В вихре последовавших праздничных приемов, когда нанятые официанты скользили среди гостей с подносами, уставленными напитками и тарталетками, пока мужчины лакомились семгой и черной икрой, а женщины демонстрировали свои туалеты с обнаженными спинами, он чувствовал тень Марии в каком-нибудь углу — забытую, постоянно испуганную тень. От нее струился страх, болезненный страх, что она занимает не свое место, что окружающее ее благополучие — мираж, гротескный незаслуженный сон. Боян вздрагивал и гнал ее прочь, потому что на какое-то мгновение ее душераздирающий страх охватывал и его. Мария знала о нем все, она несла в себе память о нем, как медленные воды, впитавшие в себя и отражавшие парк китайского императора.
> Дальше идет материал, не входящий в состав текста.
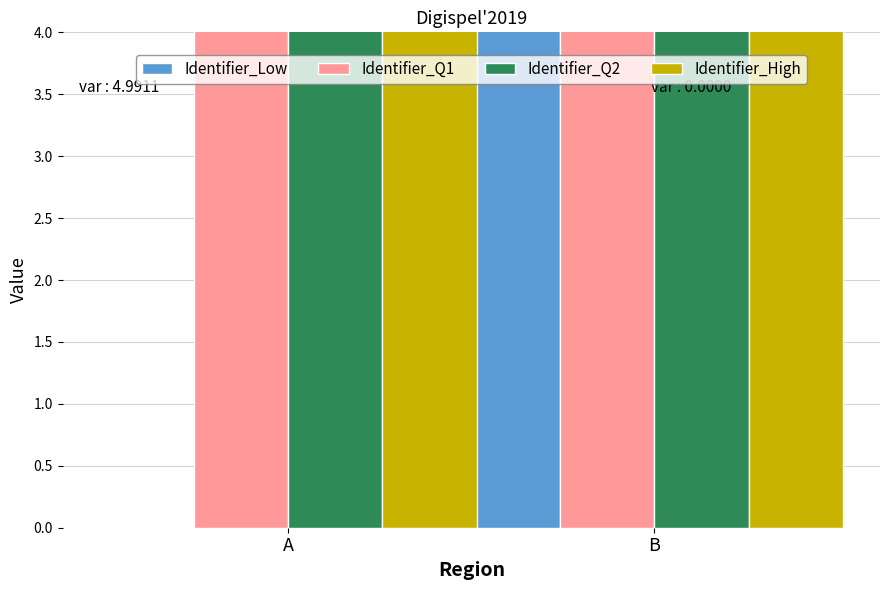

Reading left to right, what are all the values shown in this chart?

Identifier_Low: A=0.0	B=5.2
Identifier_Q1: A=5.2	B=5.2
Identifier_Q2: A=5.2	B=5.2
Identifier_High: A=5.2	B=5.2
В ее присутствии, даже в ее нынешнем навязчивом отсутствии, он не мог полностью ощутить себя другим, стать похожим на свое новообретенное Я, быть преуспевающим господином Тилевым. «Хорошо, что она ушла», — повторял себе он, но знал, что каким-то непонятным образом она осталась. В полумраке укромных уголков этого дома. В воздухе. В нем. «Слава богу, она убралась».